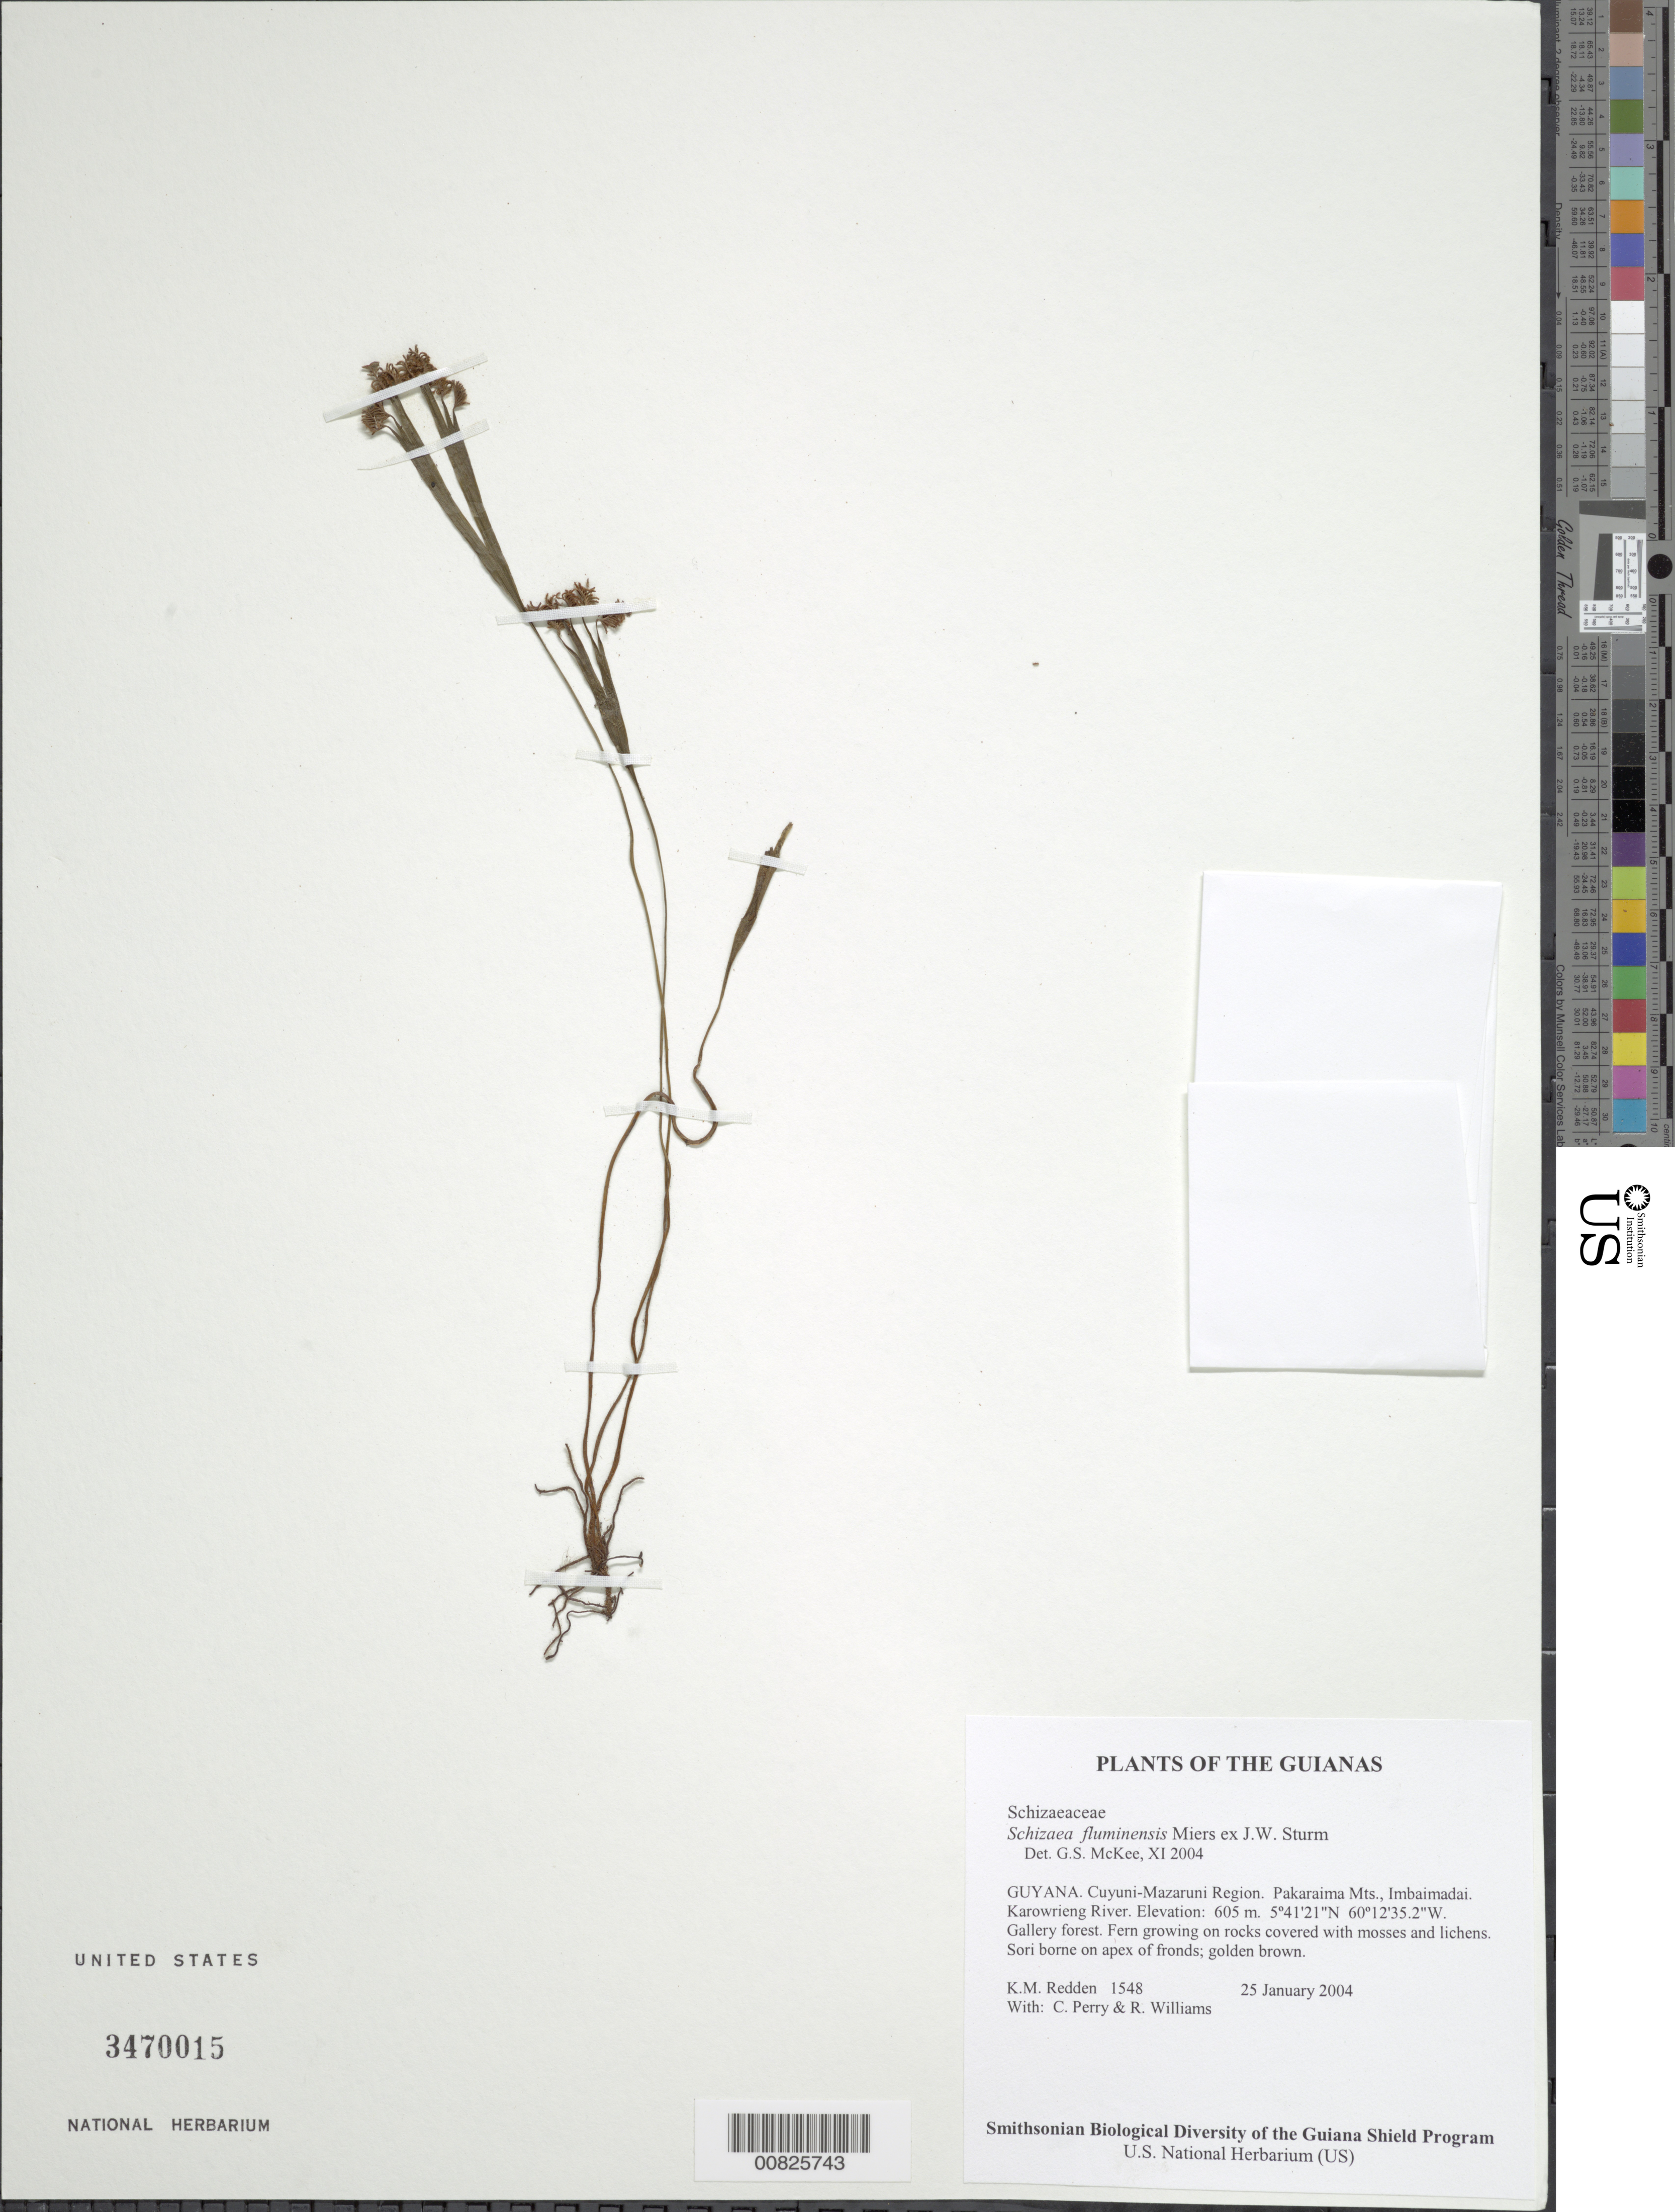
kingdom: Plantae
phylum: Tracheophyta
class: Polypodiopsida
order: Schizaeales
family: Schizaeaceae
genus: Schizaea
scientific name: Schizaea fluminensis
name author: Miers ex J.W. Sturm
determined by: McKee, G. S., (US), NMNH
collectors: K. M. Redden, C. Perry & R. Williams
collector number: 1548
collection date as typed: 25 January 2004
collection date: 2004-01-25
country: Guyana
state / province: Cuyuni-Mazaruni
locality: Pakaraima Mts., Imbaimadai. Karowrieng River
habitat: Gallery forest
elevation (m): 605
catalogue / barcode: US 3470015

Given instruction.
Express all the records above as a JSON list of strings, one string per line, with blank lines dropped and the pictures left out.

Solved problem.
[
  "kingdom: Plantae",
  "phylum: Tracheophyta",
  "class: Polypodiopsida",
  "order: Schizaeales",
  "family: Schizaeaceae",
  "genus: Schizaea",
  "scientific name: Schizaea fluminensis",
  "name author: Miers ex J.W. Sturm",
  "determined by: McKee, G. S., (US), NMNH",
  "collectors: K. M. Redden, C. Perry & R. Williams",
  "collector number: 1548",
  "collection date as typed: 25 January 2004",
  "collection date: 2004-01-25",
  "country: Guyana",
  "state / province: Cuyuni-Mazaruni",
  "locality: Pakaraima Mts., Imbaimadai. Karowrieng River",
  "habitat: Gallery forest",
  "elevation (m): 605",
  "catalogue / barcode: US 3470015"
]